Mr Hui grew Evergrande from a small outfit with fewer than a dozen employees into China's most prolific developer through a combination of rampant borrowing and elite political connections.

The company often invested heavily in projects in provincial capitals, where officials with ambitions to become Politburo members were measured by their ability to create economic growth.

Early on, Mr Hui cultivated relationships with the family members of some of China's most senior officials. In 2002, listed among the company directors in Evergrande's annual report was Mr Wen Jiahong, the brother of then Vice-Premier Wen Jiabao, who oversaw the country's banks as head of the Central Financial Work Commission.

Mr Wen Jiabao became China's premier the next year. Not only was his brother an Evergrande director, but he also once controlled the second-biggest stake in the fast-growing company, according to corporate documents reviewed by The New York Times.

In 2008, Mr Hui joined an elite group of political advisers known as the Chinese People's Political Consultative Conference.

"He could not have gotten so big without the collaboration of the country's biggest banks," Associate Professor Victor Shih, a political scientist at the University of California, San Diego, said of Mr Hui.

To supercharge Evergrande's growth, Mr Hui often borrowed twice on each piece of land that he developed - first from the bank and then from home buyers, who were sometimes willing to pay 100 per cent of the value of their future home before it was built.

As Evergrande and its competitors expanded, property grew to account for as much as one-third of China's economic growth. Evergrande built more than 1,000 developments in hundreds of cities and created more than 3.3 million jobs a year.

With access to cheap money and unbridled ambition, Mr Hui expanded into areas in which Evergrande had no experience or expertise, including bottled water, electric cars, pig farming and professional sports.

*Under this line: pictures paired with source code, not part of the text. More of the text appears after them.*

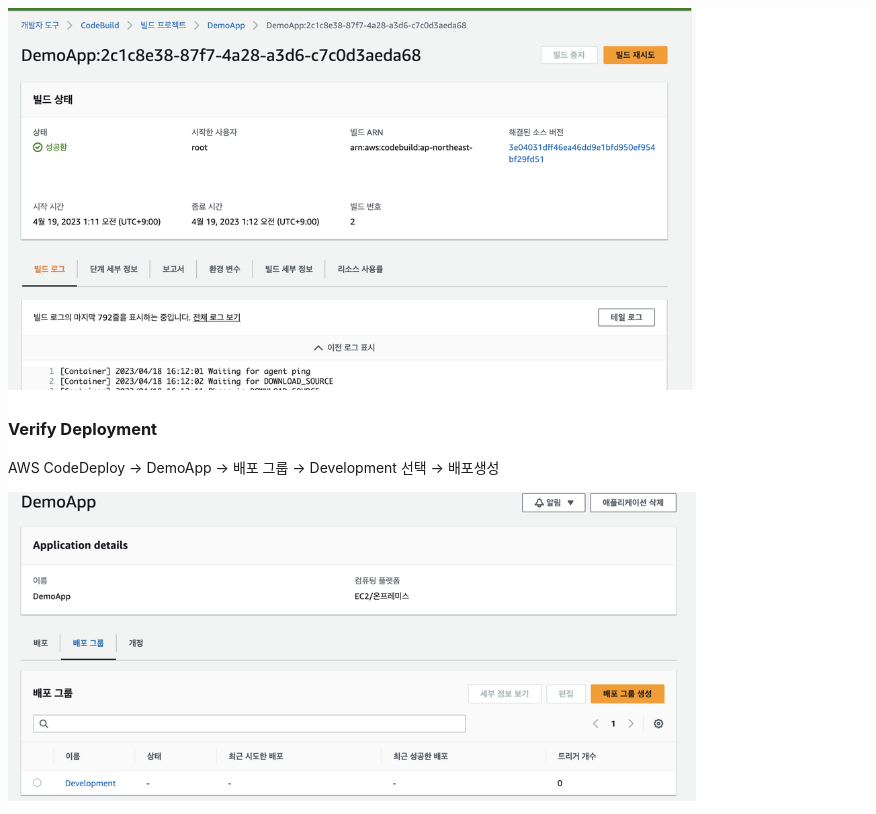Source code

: <img src="https://github.com/Jaemin-kr/DevOps/blob/main/AWS_Workshop/CI:CD_Workshop/images/Untitled%2028.png" width="80%" height="80%"/>

### Verify Deployment

AWS CodeDeploy → DemoApp → 배포 그룹 → Development 선택 → 배포생성

<img src="https://github.com/Jaemin-kr/DevOps/blob/main/AWS_Workshop/CI:CD_Workshop/images/Untitled%2029.png" width="80%" height="80%"/>

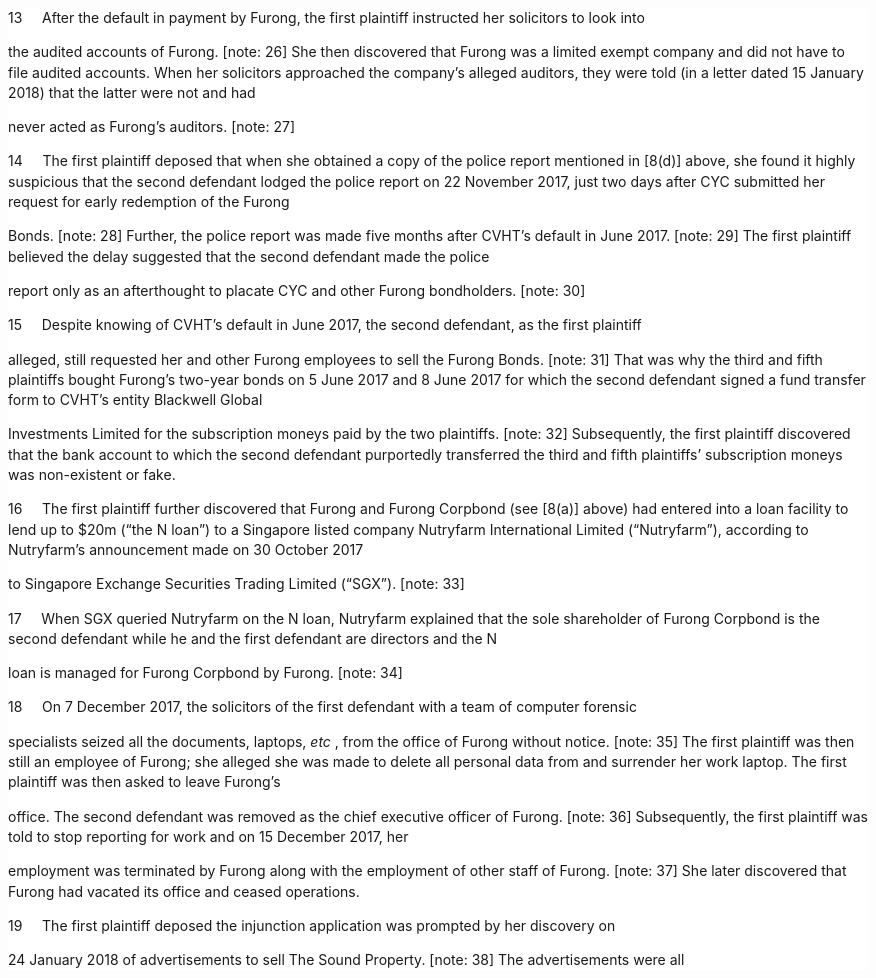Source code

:13     After the default in payment by Furong, the first plaintiff instructed her solicitors to look into 

the audited accounts of Furong. [note: 26] She then discovered that Furong was a limited exempt company and did not have to file audited accounts. When her solicitors approached the company’s alleged auditors, they were told (in a letter dated 15 January 2018) that the latter were not and had 

never acted as Furong’s auditors. [note: 27] 

14     The first plaintiff deposed that when she obtained a copy of the police report mentioned in [8(d)] above, she found it highly suspicious that the second defendant lodged the police report on 22 November 2017, just two days after CYC submitted her request for early redemption of the Furong 

Bonds. [note: 28] Further, the police report was made five months after CVHT’s default in June 2017. [note: 29] The first plaintiff believed the delay suggested that the second defendant made the police 

report only as an afterthought to placate CYC and other Furong bondholders. [note: 30] 

15     Despite knowing of CVHT’s default in June 2017, the second defendant, as the first plaintiff 

alleged, still requested her and other Furong employees to sell the Furong Bonds. [note: 31] That was why the third and fifth plaintiffs bought Furong’s two-year bonds on 5 June 2017 and 8 June 2017 for which the second defendant signed a fund transfer form to CVHT’s entity Blackwell Global 

Investments Limited for the subscription moneys paid by the two plaintiffs. [note: 32] Subsequently, the first plaintiff discovered that the bank account to which the second defendant purportedly transferred the third and fifth plaintiffs’ subscription moneys was non-existent or fake. 

16     The first plaintiff further discovered that Furong and Furong Corpbond (see [8(a)] above) had entered into a loan facility to lend up to $20m (“the N loan”) to a Singapore listed company Nutryfarm International Limited (“Nutryfarm”), according to Nutryfarm’s announcement made on 30 October 2017 

to Singapore Exchange Securities Trading Limited (“SGX”). [note: 33] 

17     When SGX queried Nutryfarm on the N loan, Nutryfarm explained that the sole shareholder of Furong Corpbond is the second defendant while he and the first defendant are directors and the N 

loan is managed for Furong Corpbond by Furong. [note: 34] 

18     On 7 December 2017, the solicitors of the first defendant with a team of computer forensic 

specialists seized all the documents, laptops, _etc_ , from the office of Furong without notice. [note: 35] The first plaintiff was then still an employee of Furong; she alleged she was made to delete all personal data from and surrender her work laptop. The first plaintiff was then asked to leave Furong’s 


office. The second defendant was removed as the chief executive officer of Furong. [note: 36] Subsequently, the first plaintiff was told to stop reporting for work and on 15 December 2017, her 

employment was terminated by Furong along with the employment of other staff of Furong. [note: 37] She later discovered that Furong had vacated its office and ceased operations. 

19     The first plaintiff deposed the injunction application was prompted by her discovery on 

24 January 2018 of advertisements to sell The Sound Property. [note: 38] The advertisements were all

He bought two private jets and used them to fly his football team, now called the Guangzhou Football Club, to games. His electric vehicle company had a bold vision to become bigger and more powerful than Tesla; so far it has delayed mass production.

When China's economy began to cool down, the damage caused by Evergrande's voracious appetite for debt became impossible to ignore. There are nearly 800 unfinished Evergrande projects in more than 200 cities. Employees, contractors and home buyers have held protests to demand their money. Many fear they will become unwitting victims in China's debt-reform campaign.

Mr Yong Jushang, a contractor from Changsha in central China, still has not been paid for the US$460,000 of materials and work he provided for a project that was completed in May.

Desperate not to lose his workers and business partners, he threatened to block the roads around the development last month until the money was paid. "It's not a small amount for us," he said. "This could bankrupt us."

Mr Yong and others like him are at the heart of regulators' biggest challenge in dealing with Evergrande. If Beijing tries to make an example out of Evergrande by letting it collapse, the wealth of millions of people could vanish along with Mr Hui's empire.

In August, Evergrande executives were summoned by regulators, who warned them to keep the company's debt under control. Amid concerns that an Evergrande demise could spread through the economy, Beijing unleashed a flood of capital into China's banking system last week.

Mr Hui has remained mostly out of the spotlight.

His company has tried to sell off some of its assets to raise new funds, but has had little success. Home buyers have recently protested on the streets and complained online about delays in construction. The central bank has put Evergrande on notice.

China's increasingly nationalistic commentators are calling for the company's demise. Debt-saddled corporate giants like Evergrande were given the freedom to "open their bloody mouths and devour the wealth of our country and our people until they are too big to fall", Mr Li Guangman, a retired newspaper editor whose recent views have been given a platform by official state media, wrote in an essay.

Without proper intervention, he argued, "China's economy and society will be set on the crater of the volcano where all may be ignited any time".